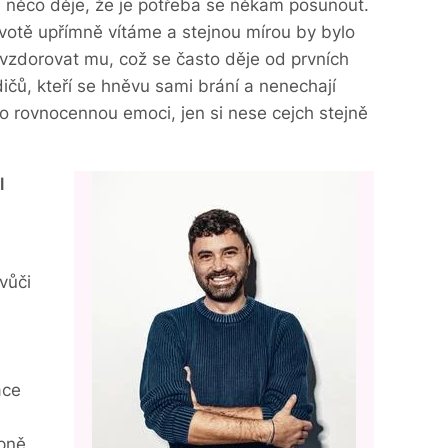
se něco děje, že je potřeba se někam posunout.
votě upřímně vítáme a stejnou mírou by bylo
evzdorovat mu, což se často děje od prvních
čů, kteří se hněvu sami brání a nenechají
e o rovnocennou emoci, jen si nese cejch stejně
l
vůči
áce
pně,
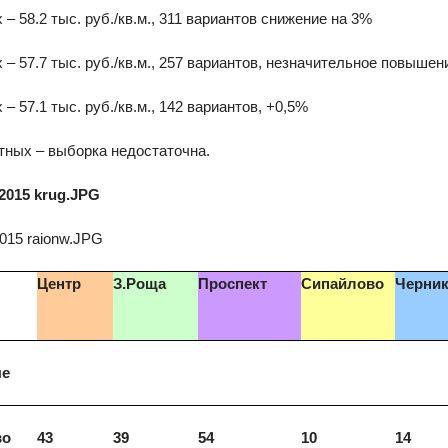
 – 58.2 тыс. руб./кв.м., 311 вариантов снижение на 3%
 – 57.7 тыс. руб./кв.м., 257 вариантов, незначительное повыше
– 57.1 тыс. руб./кв.м., 142 вариантов, +0,5%
тных – выборка недостаточна.
Центр
З.Роща
Проспект
Сипайлово
Черник
ые
во
43
39
54
10
14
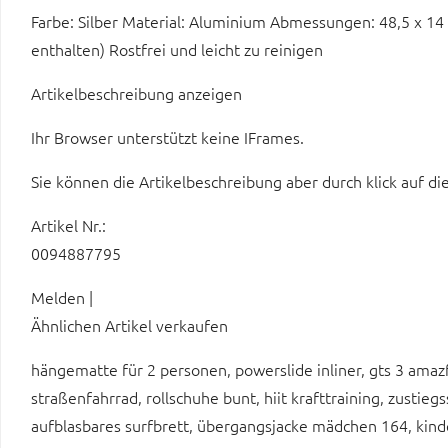
Farbe: Silber Material: Aluminium Abmessungen: 48,5 x 14 
enthalten) Rostfrei und leicht zu reinigen
Artikelbeschreibung anzeigen
Ihr Browser unterstützt keine IFrames.
Sie können die Artikelbeschreibung aber durch klick auf di
Artikel Nr.:
0094887795
Melden |
Ähnlichen Artikel verkaufen
hängematte für 2 personen, powerslide inliner, gts 3 amaz
straßenfahrrad, rollschuhe bunt, hiit krafttraining, zustie
aufblasbares surfbrett, übergangsjacke mädchen 164, kin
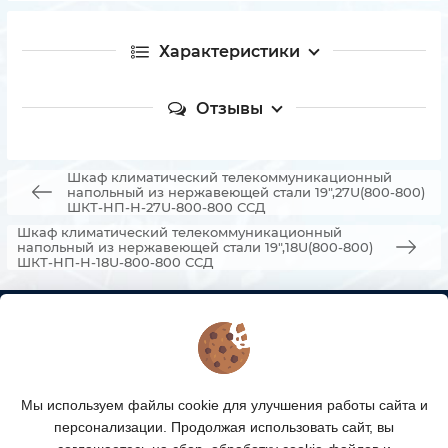
Характеристики
Отзывы
Шкаф климатический телекоммуникационный
напольный из нержавеющей стали 19",27U(800-800)
ШКТ-НП-Н-27U-800-800 ССД
Шкаф климатический телекоммуникационный
напольный из нержавеющей стали 19",18U(800-800)
ШКТ-НП-Н-18U-800-800 ССД
КОНТАКТЫ
О МАГАЗИНЕ
Мы используем файлы cookie для улучшения работы сайта и
КАТАЛОГ ТОВАРОВ
персонализации. Продолжая использовать сайт, вы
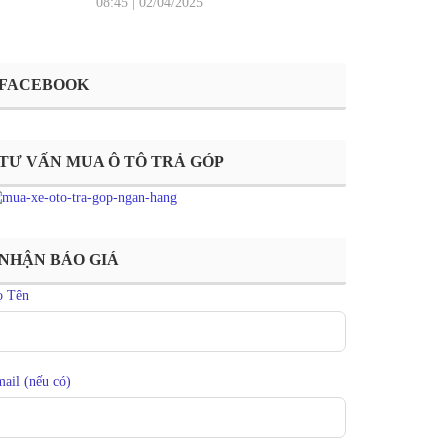
08:45
|
02/04/2025
FACEBOOK
TƯ VẤN MUA Ô TÔ TRẢ GÓP
NHẬN BÁO GIÁ
ọ Tên
ail (nếu có)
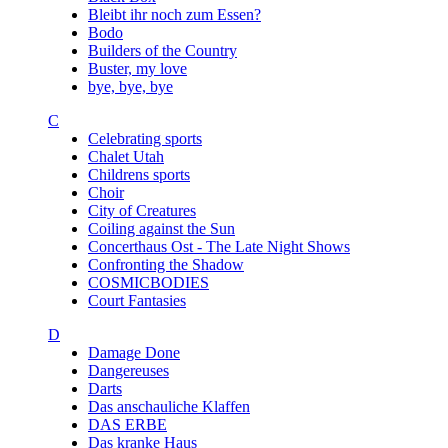
Bleibt ihr noch zum Essen?
Bodo
Builders of the Country
Buster, my love
bye, bye, bye
C
Celebrating sports
Chalet Utah
Childrens sports
Choir
City of Creatures
Coiling against the Sun
Concerthaus Ost - The Late Night Shows
Confronting the Shadow
COSMICBODIES
Court Fantasies
D
Damage Done
Dangereuses
Darts
Das anschauliche Klaffen
DAS ERBE
Das kranke Haus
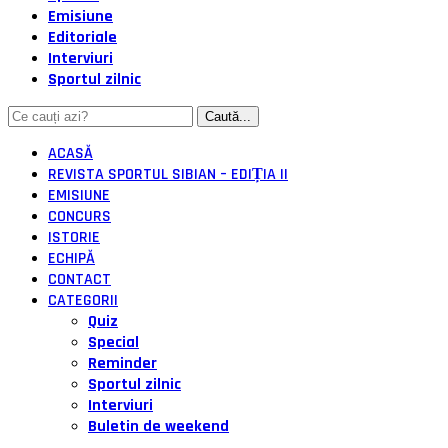
Emisiune
Editoriale
Interviuri
Sportul zilnic
ACASĂ
REVISTA SPORTUL SIBIAN – EDIȚIA II
EMISIUNE
CONCURS
ISTORIE
ECHIPĂ
CONTACT
CATEGORII
Quiz
Special
Reminder
Sportul zilnic
Interviuri
Buletin de weekend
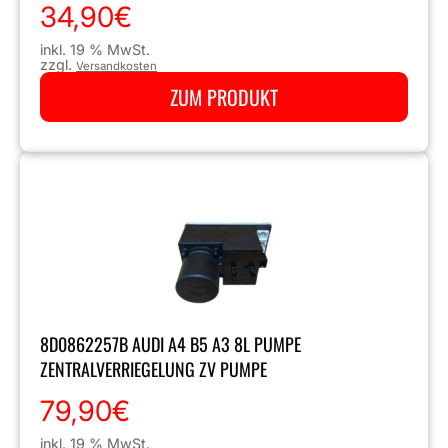
34,90
€
inkl. 19 % MwSt.
zzgl.
Versandkosten
ZUM PRODUKT
8D0862257B AUDI A4 B5 A3 8L PUMPE
ZENTRALVERRIEGELUNG ZV PUMPE
79,90
€
inkl. 19 % MwSt.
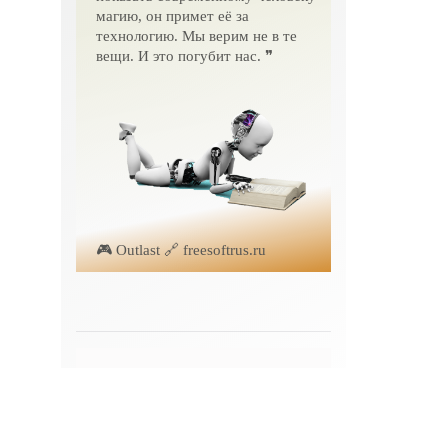
магию, он примет её за
технологию. Мы верим не в те
вещи. И это погубит нас. ❞
🎮 Outlast 🔗 freesoftrus.ru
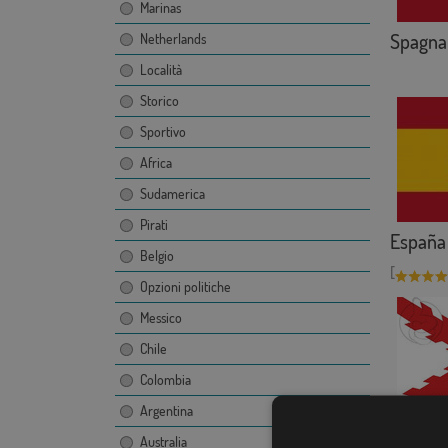
Marinas
Spagna 
Netherlands
Località
Storico
Sportivo
Africa
Sudamerica
Pirati
España
Belgio
[
Opzioni politiche
Messico
Chile
Colombia
Argentina
Yeste y
Australia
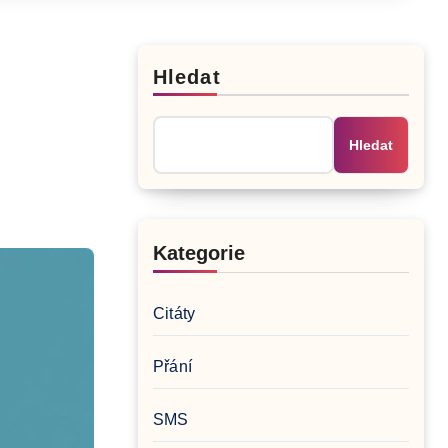
Hledat
Hledat
Kategorie
Citáty
Přání
SMS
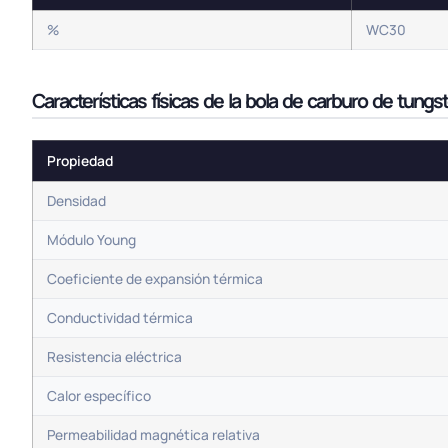
%
WC30
Características físicas de la bola de carburo de tung
Propiedad
Densidad
Módulo Young
Coeficiente de expansión térmica
Conductividad térmica
Resistencia eléctrica
Calor específico
Permeabilidad magnética relativa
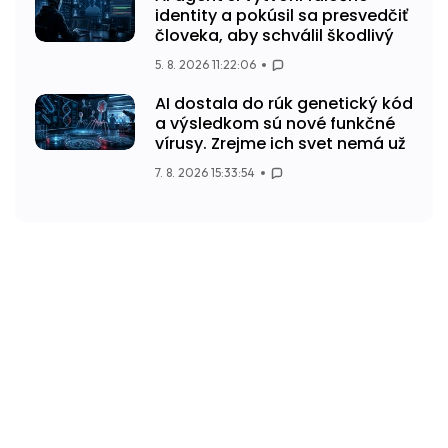
identity a pokúsil sa presvedčiť
človeka, aby schválil škodlivý
5. 8. 2026 11:22:06
AI dostala do rúk genetický kód
a výsledkom sú nové funkčné
vírusy. Zrejme ich svet nemá už
7. 8. 2026 15:33:54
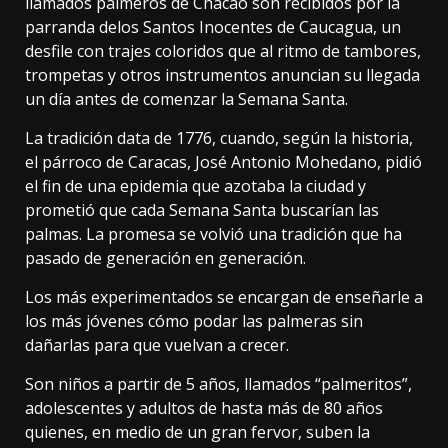
llamados palmeros de Chacao son recibidos por la
parranda delos Santos Inocentes de Caucagua, un
desfile con trajes coloridos que al ritmo de tambores,
trompetas y otros instrumentos anuncian su llegada
un día antes de comenzar la Semana Santa.
La tradición data de 1776, cuando, según la historia,
el párroco de Caracas, José Antonio Mohedano, pidió
el fin de una epidemia que azotaba la ciudad y
prometió que cada Semana Santa buscarían las
palmas. La promesa se volvió una tradición que ha
pasado de generación en generación.
Los más experimentados se encargan de enseñarle a
los más jóvenes cómo podar las palmeras sin
dañarlas para que vuelvan a crecer.
Son niños a partir de 5 años, llamados “palmeritos”,
adolescentes y adultos de hasta más de 80 años
quienes, en medio de un gran fervor, suben la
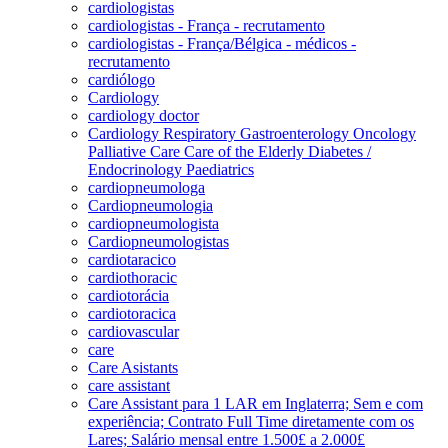
cardiologistas
cardiologistas - França - recrutamento
cardiologistas - França/Bélgica - médicos -
recrutamento
cardiólogo
Cardiology
cardiology doctor
Cardiology Respiratory Gastroenterology Oncology
Palliative Care Care of the Elderly Diabetes /
Endocrinology Paediatrics
cardiopneumologa
Cardiopneumologia
cardiopneumologista
Cardiopneumologistas
cardiotaracico
cardiothoracic
cardiotorácia
cardiotoracica
cardiovascular
care
Care Asistants
care assistant
Care Assistant para 1 LAR em Inglaterra; Sem e com
experiência; Contrato Full Time diretamente com os
Lares; Salário mensal entre 1.500£ a 2.000£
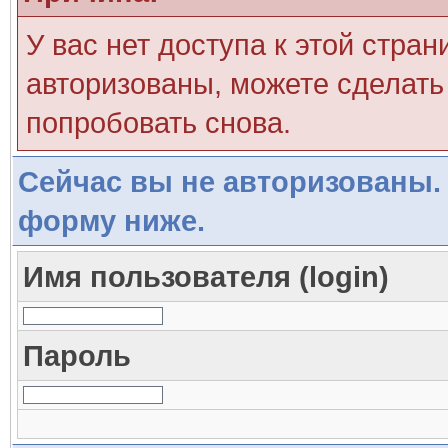
У вас нет доступа к этой стра
авторизованы, можете сделать 
попробовать снова.
Сейчас вы не авторизованы. 
форму ниже.
Имя пользователя (login)
Пароль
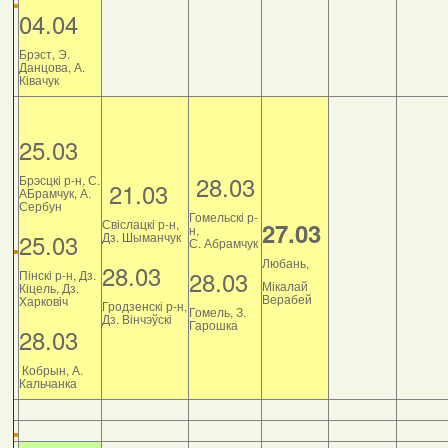
04.04
Брэст, Э.
Данцова, А.
Ківачук
25.03
28.03
Брэсцкі р-н, С.
21.03
АБрамчук, А.
Сербун
Гомельскі р-
Свіслацкі р-н,
27.03
н,
25.03
Дз. Шыманчук
С. Абрамчук
Любань,
28.03
28.03
Пінскі р-н, Дз.
Мікалай
Кіцель, Дз.
Верабей
Харковіч
Гродзенскі р-н,
Гомель, З.
Дз. Вінчэўскі
Гарошка
28.03
Кобрын, А.
Кальчанка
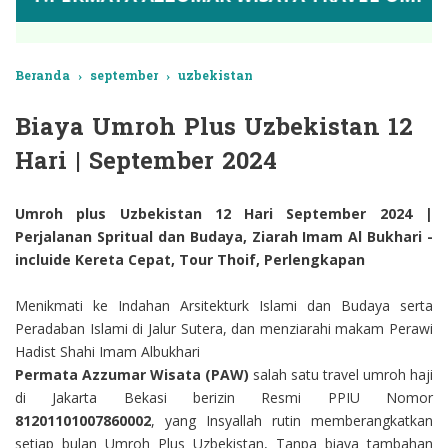
Beranda
›
september
›
uzbekistan
Biaya Umroh Plus Uzbekistan 12
Hari | September 2024
Umroh plus Uzbekistan 12 Hari September 2024 |
Perjalanan Spritual dan Budaya, Ziarah Imam Al Bukhari -
incluide Kereta Cepat, Tour Thoif, Perlengkapan
Menikmati ke Indahan Arsitekturk Islami dan Budaya serta
Peradaban Islami di Jalur Sutera, dan menziarahi makam Perawi
Hadist Shahi Imam Albukhari
Permata Azzumar Wisata (PAW)
salah satu travel umroh haji
di Jakarta Bekasi berizin Resmi PPIU Nomor
81201101007860002
, yang Insyallah rutin memberangkatkan
setiap bulan Umroh Plus Uzbekistan, Tanpa biaya tambahan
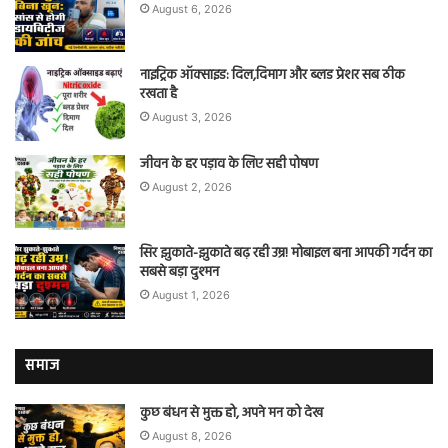
August 6, 2026
नाइट्रिक ऑक्साइड: दिल,दिमाग और ब्लड प्रेशर सब ठीक
रखता है
August 3, 2026
जीवन के हर पड़ाव के लिए सही पोषण
August 2, 2026
सिर झुकाते-झुकाते बढ़ रही उम्र! मोबाइल बना आपकी गर्दन का
सबसे बड़ा दुश्मन
August 1, 2026
समाज
कुछ बंधन से मुक्त हो, अपने मन को देख
August 8, 2026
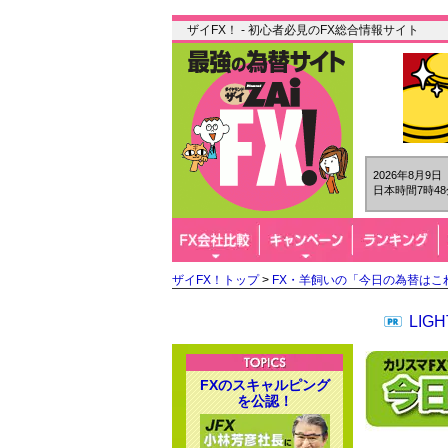
ザイFX！ - 初心者必見のFX総合情報サイト
2026年8月9
日本時間7時48
ザイFX！トップ
>
FX・羊飼いの「今日の為替はこ
LI
FXのスキャルピング
を公認！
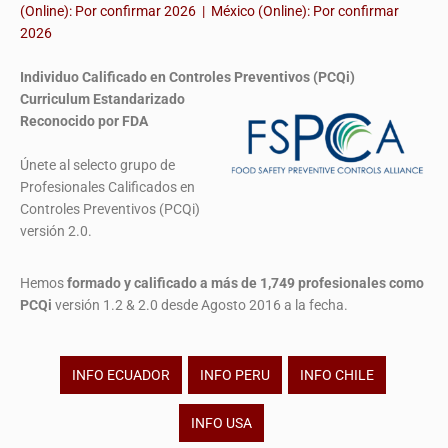
(Online): Por confirmar 2026 | México (Online): Por confirmar
2026
Individuo Calificado en Controles Preventivos (PCQi)
Curriculum Estandarizado
Reconocido por FDA
Únete al selecto grupo de
Profesionales Calificados en
Controles Preventivos (PCQi)
versión 2.0.
Hemos
formado y calificado a más de 1,749 profesionales
como
PCQi
versión 1.2 & 2.0 desde Agosto 2016 a la fecha.
INFO ECUADOR
INFO PERU
INFO CHILE
INFO USA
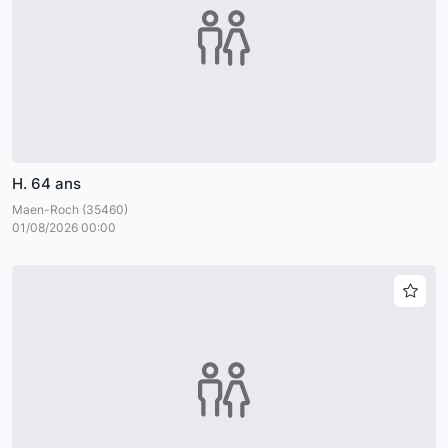
H. 64 ans
Maen-Roch (35460)
01/08/2026 00:00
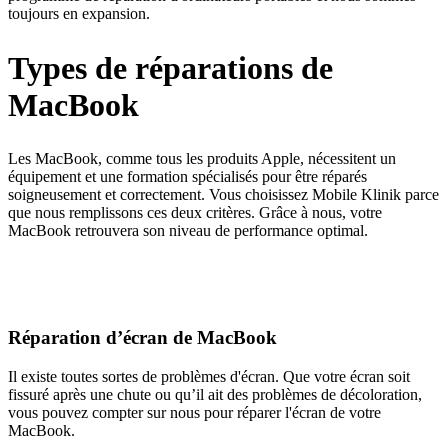
toujours en expansion.
Types de réparations de
MacBook
Les MacBook, comme tous les produits Apple, nécessitent un
équipement et une formation spécialisés pour être réparés
soigneusement et correctement. Vous choisissez Mobile Klinik parce
que nous remplissons ces deux critères. Grâce à nous, votre
MacBook retrouvera son niveau de performance optimal.
Réparation d’écran de MacBook
Il existe toutes sortes de problèmes d'écran. Que votre écran soit
fissuré après une chute ou qu’il ait des problèmes de décoloration,
vous pouvez compter sur nous pour réparer l'écran de votre
MacBook.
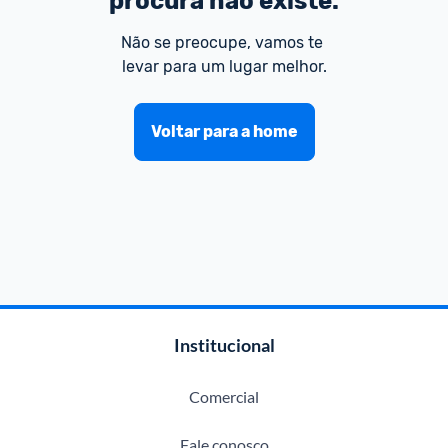
procura não existe.
Não se preocupe, vamos te 
levar para um lugar melhor.
Voltar para a home
Institucional
Comercial
Fale conosco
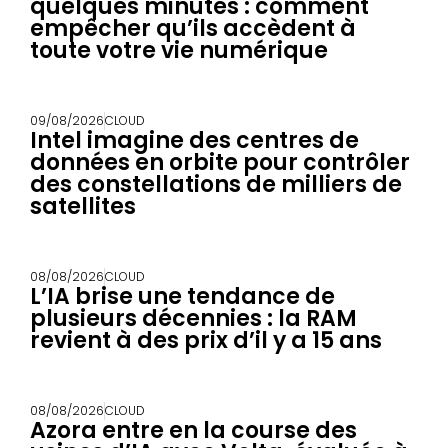
quelques minutes : comment
empêcher qu’ils accèdent à
toute votre vie numérique
09/08/2026
CLOUD
Intel imagine des centres de
données en orbite pour contrôler
des constellations de milliers de
satellites
08/08/2026
CLOUD
L’IA brise une tendance de
plusieurs décennies : la RAM
revient à des prix d’il y a 15 ans
08/08/2026
CLOUD
Azora entre en la course des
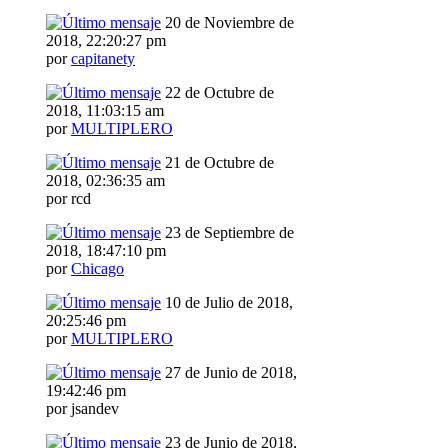
20 de Noviembre de
2018, 22:20:27 pm
por
capitanety
22 de Octubre de
2018, 11:03:15 am
por
MULTIPLERO
21 de Octubre de
2018, 02:36:35 am
por rcd
23 de Septiembre de
2018, 18:47:10 pm
por
Chicago
10 de Julio de 2018,
20:25:46 pm
por
MULTIPLERO
27 de Junio de 2018,
19:42:46 pm
por jsandev
23 de Junio de 2018,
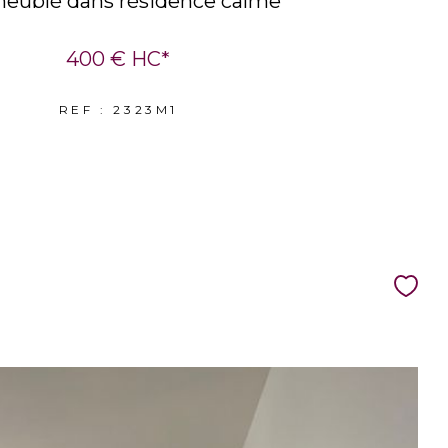
eublé dans résidence calme
400 €
HC*
REF : 2323M1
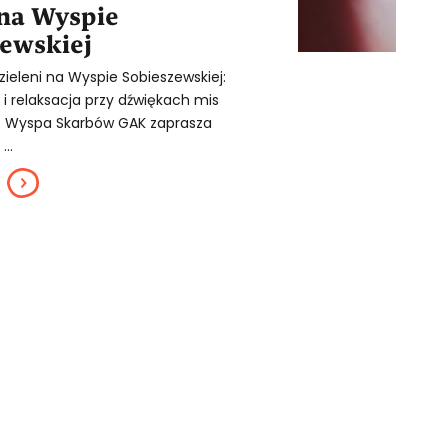
 na Wyspie
ewskiej
zieleni na Wyspie Sobieszewskiej:
i relaksacja przy dźwiękach mis
. Wyspa Skarbów GAK zaprasza
...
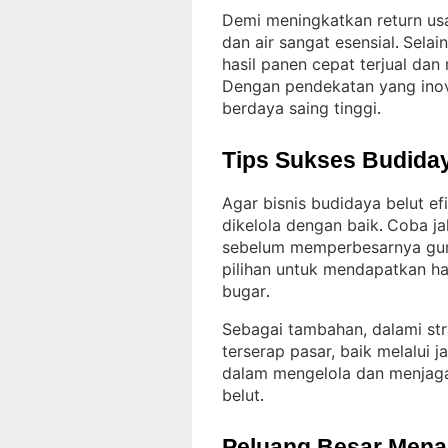
Demi meningkatkan return us
dan air sangat esensial
Selai
. 
hasil panen cepat terjual da
Dengan pendekatan yang inova
berdaya saing tinggi
.
Tips Sukses Budiday
Agar bisnis budidaya belut ef
dikelola dengan baik
Coba ja
. 
sebelum memperbesarnya gu
pilihan untuk mendapatkan has
bugar
.
Sebagai tambahan, dalami st
terserap pasar, baik melalui j
dalam mengelola dan menjag
belut
.
Peluang Besar Menant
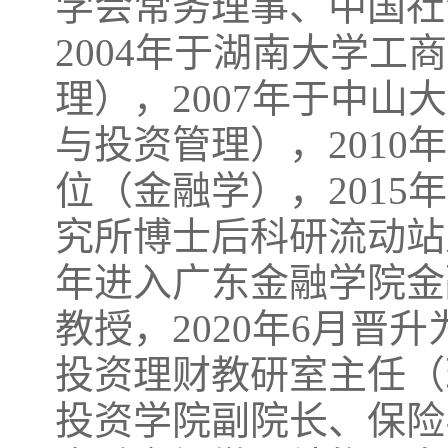
学会常务理事、中国社
2004年于湖南大学
理），2007年于中
与投资管理），201
位（金融学），2015
究所博士后科研流动站
年进入广东金融学院金融
教授，2020年6月
投资理财教研室主任（
投资学院副院长、保险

*Required action*: Every line from the one holding "20 de Noviembre de" to the last line of the listing above, inclusive, must appear exactly as written, and no picture may appear.

*Task response*:
20 de Noviembre de
2018, 22:20:27 pm
por
capitanety
22 de Octubre de
2018, 11:03:15 am
por
MULTIPLERO
21 de Octubre de
2018, 02:36:35 am
por rcd
23 de Septiembre de
2018, 18:47:10 pm
por
Chicago
10 de Julio de 2018,
20:25:46 pm
por
MULTIPLERO
27 de Junio de 2018,
19:42:46 pm
por jsandev
23 de Junio de 2018,
eublé dans résidence calme
400 €
HC*
REF : 2323M1
 na Wyspie
ewskiej
zieleni na Wyspie Sobieszewskiej:
i relaksacja przy dźwiękach mis
. Wyspa Skarbów GAK zaprasza
...
Demi meningkatkan return us
dan air sangat esensial
Selai
. 
hasil panen cepat terjual da
Dengan pendekatan yang inova
berdaya saing tinggi
.
Tips Sukses Budiday
Agar bisnis budidaya belut ef
dikelola dengan baik
Coba ja
. 
sebelum memperbesarnya gu
pilihan untuk mendapatkan has
bugar
.
Sebagai tambahan, dalami st
terserap pasar, baik melalui j
dalam mengelola dan menjag
belut
.
Peluang Besar Menant
学会常务理事、中国社
2004年于湖南大学
理），2007年于中
与投资管理），201
位（金融学），2015
究所博士后科研流动站
年进入广东金融学院金融
教授，2020年6月
投资理财教研室主任（
投资学院副院长、保险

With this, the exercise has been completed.